# Creating a Panel of Normals (PoN) for Exomes
"Somatic" variants that occur in a panel of normal samples can be considered sequencing artifacts. We can generate a VCF file to filter against by calling variants in normal samples that look "clean", i.e. absent of tumor contamination. We use a similar variant calling strategy as for the somatic variant calling in tumor samples
For each normal sample call variants with Strelka2
and MuTect2
.
# Strelka2
Run Manta
to seed indel calling, then run as if the normal sample is an unmatched tumor sample. Parse output with bcftools
, subsetting on variants supported by more than one alternate read.

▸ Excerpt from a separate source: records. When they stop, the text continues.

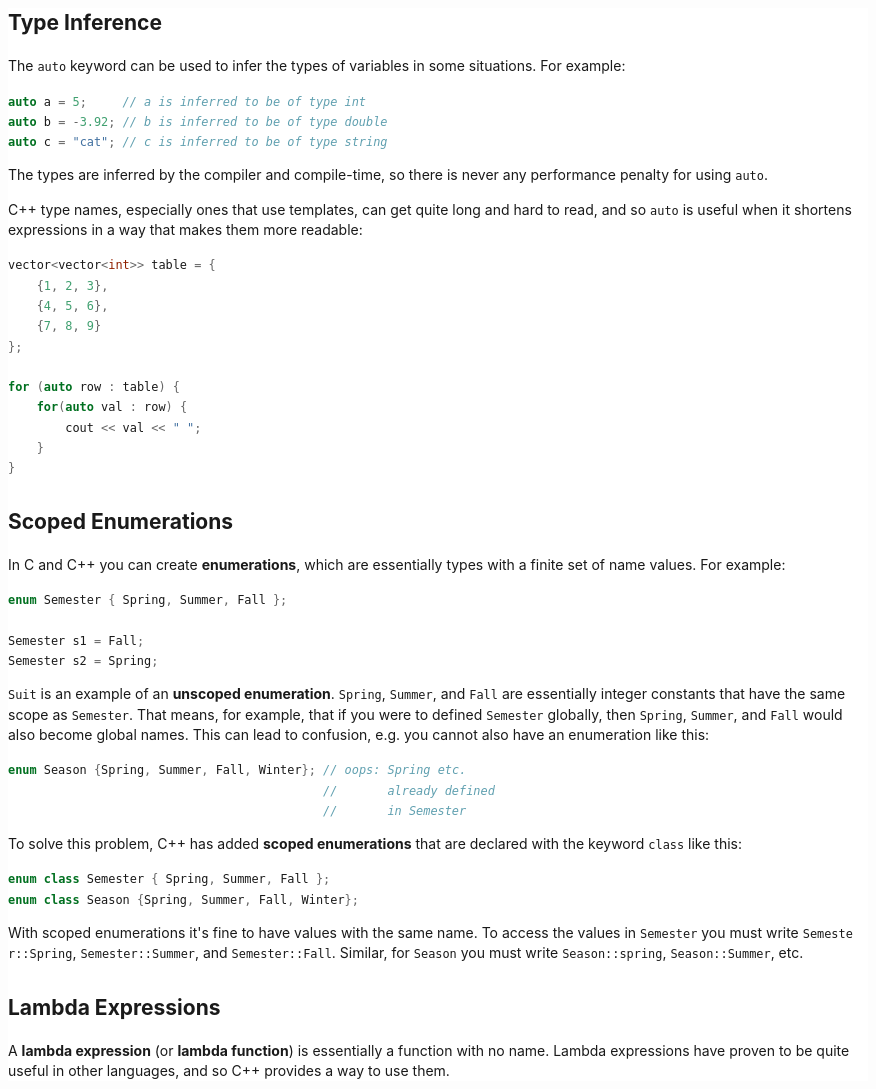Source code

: ## Type Inference
The `auto` keyword can be used to infer the types of variables in some situations. For example:
```cpp
auto a = 5;     // a is inferred to be of type int
auto b = -3.92; // b is inferred to be of type double
auto c = "cat"; // c is inferred to be of type string
```
The types are inferred by the compiler and compile-time, so there is never any performance penalty for using `auto`.

C++ type names, especially ones that use templates, can get quite long and hard to read, and so `auto` is useful when it shortens expressions in a way that makes them more readable:
```cpp
vector<vector<int>> table = {
    {1, 2, 3},
    {4, 5, 6},
    {7, 8, 9}
};

for (auto row : table) {
    for(auto val : row) {
        cout << val << " ";
    }
}
```
## Scoped Enumerations
In C and C++ you can create **enumerations**, which are essentially types with a finite set of name values. For example:
```cpp
enum Semester { Spring, Summer, Fall };

Semester s1 = Fall;
Semester s2 = Spring;
```
`Suit` is an example of an **unscoped enumeration**. `Spring`, `Summer`, and `Fall` are essentially integer constants that have the same scope as `Semester`. That means, for example, that if you were to defined `Semester` globally, then `Spring`, `Summer`, and `Fall` would also become global names. This can lead to confusion, e.g. you cannot also have an enumeration like this:
```cpp
enum Season {Spring, Summer, Fall, Winter}; // oops: Spring etc.
                                            //       already defined
                                            //       in Semester
```
To solve this problem, C++ has added **scoped enumerations** that are declared with the keyword `class` like this:
```cpp
enum class Semester { Spring, Summer, Fall };
enum class Season {Spring, Summer, Fall, Winter};
```

With scoped enumerations it's fine to have values with the same name. To access the values in `Semester` you must write `Semester::Spring`, `Semester::Summer`, and `Semester::Fall`. Similar, for `Season` you must write `Season::spring`, `Season::Summer`, etc.
## Lambda Expressions
A **lambda expression** (or **lambda function**) is essentially a function with no name. Lambda expressions have proven to be quite useful in other languages, and so C++ provides a way to use them. 
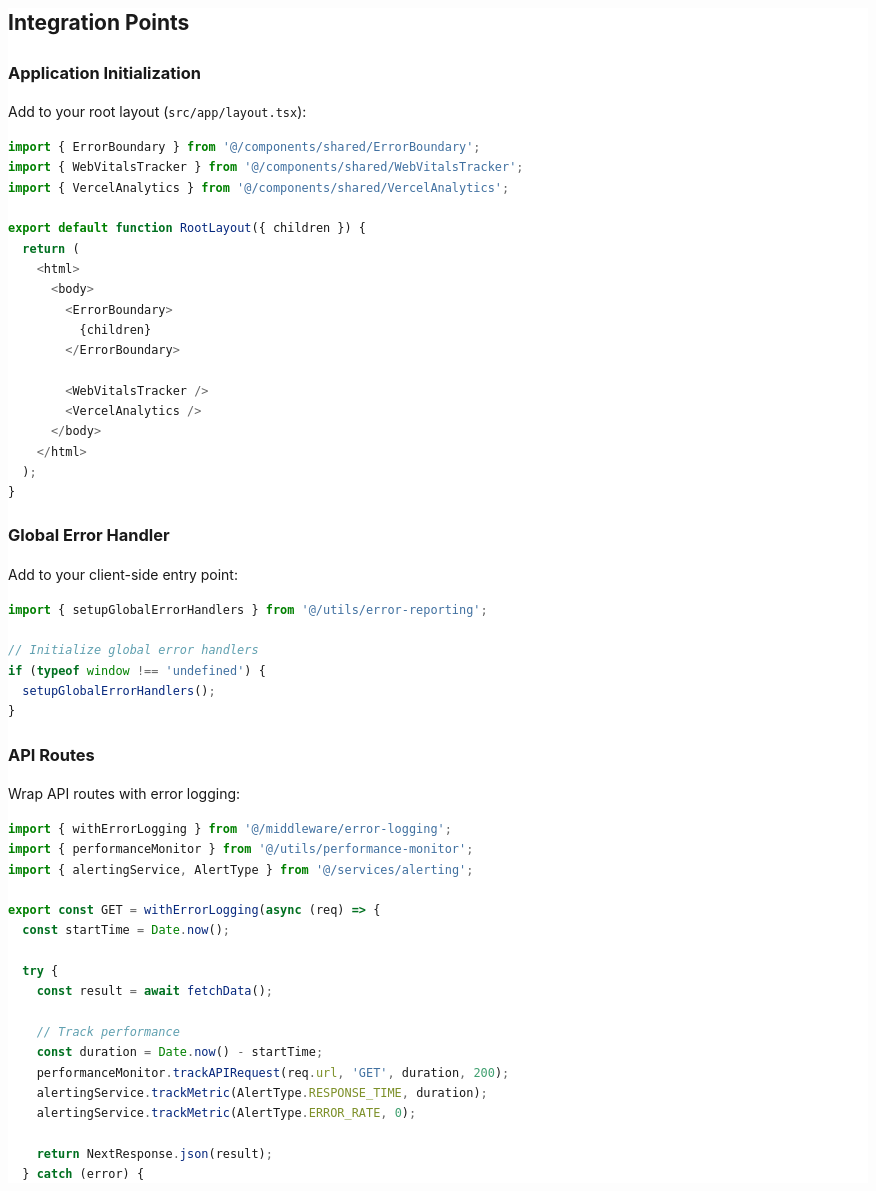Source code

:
```typescript
```

## Integration Points

### Application Initialization

Add to your root layout (`src/app/layout.tsx`):

```typescript
import { ErrorBoundary } from '@/components/shared/ErrorBoundary';
import { WebVitalsTracker } from '@/components/shared/WebVitalsTracker';
import { VercelAnalytics } from '@/components/shared/VercelAnalytics';

export default function RootLayout({ children }) {
  return (
    <html>
      <body>
        <ErrorBoundary>
          {children}
        </ErrorBoundary>
        
        <WebVitalsTracker />
        <VercelAnalytics />
      </body>
    </html>
  );
}
```

### Global Error Handler

Add to your client-side entry point:

```typescript
import { setupGlobalErrorHandlers } from '@/utils/error-reporting';

// Initialize global error handlers
if (typeof window !== 'undefined') {
  setupGlobalErrorHandlers();
}
```

### API Routes

Wrap API routes with error logging:

```typescript
import { withErrorLogging } from '@/middleware/error-logging';
import { performanceMonitor } from '@/utils/performance-monitor';
import { alertingService, AlertType } from '@/services/alerting';

export const GET = withErrorLogging(async (req) => {
  const startTime = Date.now();
  
  try {
    const result = await fetchData();
    
    // Track performance
    const duration = Date.now() - startTime;
    performanceMonitor.trackAPIRequest(req.url, 'GET', duration, 200);
    alertingService.trackMetric(AlertType.RESPONSE_TIME, duration);
    alertingService.trackMetric(AlertType.ERROR_RATE, 0);
    
    return NextResponse.json(result);
  } catch (error) {
```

$MANTA_PATH/configManta.py \
--referenceFasta $REF \
--runDir pon/manta/$NORMAL_NAME \
--exome \
--callRegions $TARGETS
--bam $NORMAL_BAM
pon/manta/$NORMAL_NAME/runWorkflow.py --mode local
$STRELKA_PATH/configureStrelkaGermlineWorkflow.py \
--ref $REF \
--runDir mutations/pon/strelka2/$NORMAL_NAME \
--exome \
--callRegions $TARGETS \
--indelCandidates pon/manta/$NORMAL_NAME/results/variants/candidateSmallIndels.vcf.gz \
--bam $NORMAL_BAM
bcftools filter \
--include 'FORMAT/AD[0:1]>1' \
pon/strelka2/$NORMAL_NAME/results/variants/variants.vcf.gz | \
bcftools norm \
--fasta-ref $REF \
-check-ref s \
--multiallelics -both \
--output-type z \
--output pon/$NORMAL_NAME.strelka2.vcf.gz
tabix --preset vcf pon/$NORMAL_NAME.strelka2.vcf.gz
# MuTect2
MuTect2
provides a variant calling mode for normal samples. Process the output similarly to above. Fix some VCF header tags so that the files can be combined downstream. As opposed to the somatic variant calling in tumor samples, here retain any calls at multiallelic loci.
gatk Mutect2 \
--reference $REF \
--intervals $TARGETS \
--input $NORMAL_BAM \
--tumor $NORMAL_NAME \
--output pon/mutect2/$NORMAL_NAME.vcf.gz
bcftools filter \
--include 'FORMAT/AD[0:1]>1' \
pon/mutect2/$NORMAL_NAME.vcf.gz | \
sed -e 's/ID=RU,Number=1/ID=RU,Number=A/' -e 's/ID=AD,Number=R/ID=AD,Number=./' |
bcftools norm \
--fasta-ref $REF \
--check-ref s \
--multiallelics -both \
--output-type z \
--output pon/$NORMAL_NAME.mutect2.vcf.gz
tabix --preset vcf pon/$NORMAL_NAME.mutect2.vcf.gz
Now, combine all individual VCFs from all normal samples. This requires a bcftools
plugin (opens new window).
bcftools merge \
--merge none \
--output-type z \
--output pon.vcf.gz \
pon/*vcf.gz
bcftools +fill-tags pon.vcf.gz \
--output-type z \
--output pon.annot.vcf.gz \
-- --tags AC
tabix --preset vcf pon.annot.vcf.gz
Now, pon.annot.vcf.gz
is ready to use to annotate somatic variant calls from tumor samples.